Im Gegensatz dazu steht der Thymos, der seiner Natur nach nicht einfach, sondern sehr komplex ist. Er ist der Teil unserer Seele, der uns mit dem Guten verbindet. Er stellt die tapfere Verteidigung der Individualität des Körpers gegen eine mögliche Vereinnahmung durch die Außenwelt dar - so wie ein Tier die Krallen ausfährt, wenn es angegriffen wird. Es ist zunächst eher eine wachsame Haltung als eine Vorwärtsbewegung, obwohl das Tier angreifen wird, wenn das die beste Verteidigungsstrategie sein sollte. Oft reagiert das Tier zu heftig und riskiert sein Leben in einer waghalsigen Attacke, um sich zu retten.
Das Leben zu riskieren, um es zu retten, ist das Paradoxon des Thymos, ein offensichtlicher Widerspruch. Wir können sogar unser Leben verdammen und sagen, dass es uns Leid tut und wir uns schämen, denn die Scham geht zurück auf den Thymos. Ist Scham uns von Nutzen? Das ist schwierig zu bejahen, aber auch schwierig zu verneinen. Anscheinend haben wir eine Instanz in uns, die uns selbst kritisch beäugt und uns mit Scham erfüllt. Nennen wir das die Seele. Beseelte Menschen sind von Natur aus kompliziert, weil sie einen gewissen Abstand zu sich selbst halten.
Aber sind wir nicht alle so, mehr oder weniger?
Im Thymos erkennen wir das Animalische im Menschen, denn Menschen (besonders Männer) verhalten sich oft wie bellende Hunde, zischende Schlangen oder flügelschlagende Vögel. Aber genau hierin sehen wir auch die Menschlichkeit des Tieres Mensch.

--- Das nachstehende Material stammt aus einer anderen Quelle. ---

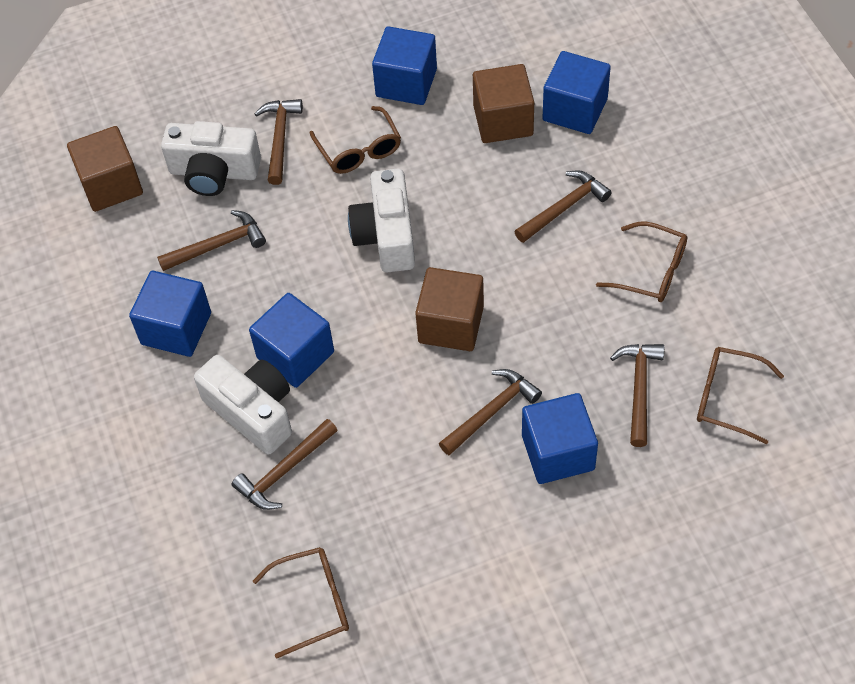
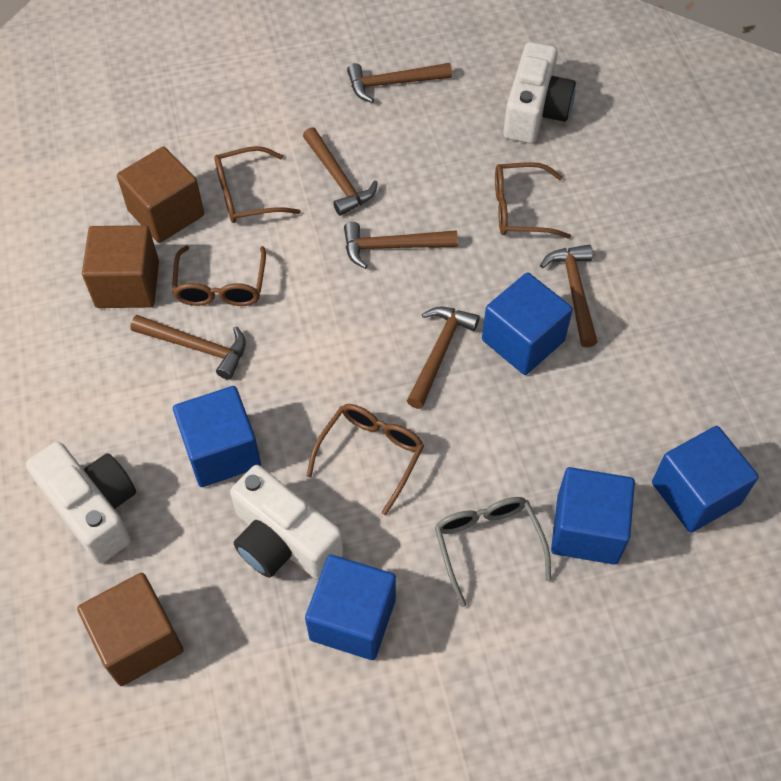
grey glasses: 0 -> 1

Ein Mensch geht bei einer Bedrohung nicht nur in Verteidigungsstellung, er wird auch wütend, agiert also aus einem bestimmten Grund oder sogar für einen Grundsatz oder eine Sache. Wenn wir die Beherrschung verlieren, suchen wir nach Gründen, um unser Verhalten zu rechtfertigen. Nachdem unsere Wut verraucht ist, mag es eine Weile dauern, bis wir den genauen Grund wissen, warum wir uns ungerecht behandelt fühlen, aber es gibt immer einen Grund - gut oder schlecht, passend oder nicht.

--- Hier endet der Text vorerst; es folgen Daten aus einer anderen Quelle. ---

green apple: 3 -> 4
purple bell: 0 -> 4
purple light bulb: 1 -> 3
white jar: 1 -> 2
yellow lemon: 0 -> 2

Und was passiert, wenn wir diesen Grund vorbringen? Wie reagierte Achilles, als sein König Agamemnon ihm das Sklavenmädchen Briseis wegnahm? Er ging einen Schritt weiter und entschied, dass sein eigener unmittelbarer Verlust ein Zeichen dafür war, dass nicht nur er, sondern alle Griechen vom falschen Mann beherrscht wurden. Helden, oder zumindest ganze Kerle wie Achilles, sollten regieren, statt mindere Wesen wie Agamemnon, die nur Dank der Erbfolge auf dem Thron sitzen und den Helden den gebührenden Respekt verweigern.